The electoral register lists the names and addresses of everyone who is registered to vote in public elections. It is used primarily for electoral purposes but is also used to check credit applications, detect fraud, and call individuals to jury service.
The electoral register is managed at a local level, and it is the duty of Electoral Registration Officers (EROs) to ensure that the register is as accurate and complete as possible.1 However, recent studies have shown that there remain gaps in the register’s completeness, particularly among younger people, non-home-owners, certain ethnic minorities, EU and Commonwealth citizens, and those classified in the lowest social grades.
In order to keep the electoral register accurate and complete, each ERO conducts an annual canvass, in which Household Enquiry Forms (HEFs) are sent to every household in their jurisdiction in order to confirm the details of those living at the property.

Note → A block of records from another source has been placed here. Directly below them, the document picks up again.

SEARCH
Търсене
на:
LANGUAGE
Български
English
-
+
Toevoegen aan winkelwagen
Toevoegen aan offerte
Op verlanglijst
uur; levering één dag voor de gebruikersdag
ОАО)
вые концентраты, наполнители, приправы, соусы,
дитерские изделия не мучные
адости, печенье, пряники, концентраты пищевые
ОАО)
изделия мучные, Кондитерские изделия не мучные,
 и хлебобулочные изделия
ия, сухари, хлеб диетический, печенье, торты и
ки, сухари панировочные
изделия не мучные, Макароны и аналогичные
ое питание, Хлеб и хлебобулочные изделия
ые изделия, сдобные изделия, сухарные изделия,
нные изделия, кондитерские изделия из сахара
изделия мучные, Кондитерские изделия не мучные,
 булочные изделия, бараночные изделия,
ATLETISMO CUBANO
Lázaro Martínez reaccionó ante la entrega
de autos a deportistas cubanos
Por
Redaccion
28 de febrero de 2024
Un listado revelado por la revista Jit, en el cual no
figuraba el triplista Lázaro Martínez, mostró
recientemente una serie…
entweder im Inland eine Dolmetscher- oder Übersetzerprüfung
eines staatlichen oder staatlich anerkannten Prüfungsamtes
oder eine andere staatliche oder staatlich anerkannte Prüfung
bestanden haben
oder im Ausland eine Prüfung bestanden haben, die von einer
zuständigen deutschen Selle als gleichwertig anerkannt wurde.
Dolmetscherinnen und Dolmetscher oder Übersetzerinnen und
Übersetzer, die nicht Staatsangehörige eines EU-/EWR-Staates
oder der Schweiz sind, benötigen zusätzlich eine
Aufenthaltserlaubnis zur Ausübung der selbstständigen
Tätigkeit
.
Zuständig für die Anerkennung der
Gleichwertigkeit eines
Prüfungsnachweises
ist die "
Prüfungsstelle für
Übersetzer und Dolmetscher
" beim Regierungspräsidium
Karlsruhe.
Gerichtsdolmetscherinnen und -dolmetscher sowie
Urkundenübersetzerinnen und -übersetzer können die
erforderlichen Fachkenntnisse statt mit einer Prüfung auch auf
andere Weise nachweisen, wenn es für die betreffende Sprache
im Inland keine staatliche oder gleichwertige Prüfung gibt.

54 per cent of households did not respond to the HEF initially during the 2015 canvass.2 In these instances, local authorities are required by law to send reminders and carry out a door to door canvass. If initial response rates to the HEF were increased, local authorities could save time and money. And if response rates by the end of the canvass were increased, both the accuracy and completeness of the register could be increased.
The Behavioural Insights Team partnered with the Electoral Commission to design and test alternative communications with the aim of increasing HEF response rates. This report presents results of a large-scale randomised controlled trial (RCT) that took place during the 2017 annual canvass in Hackney and Hull.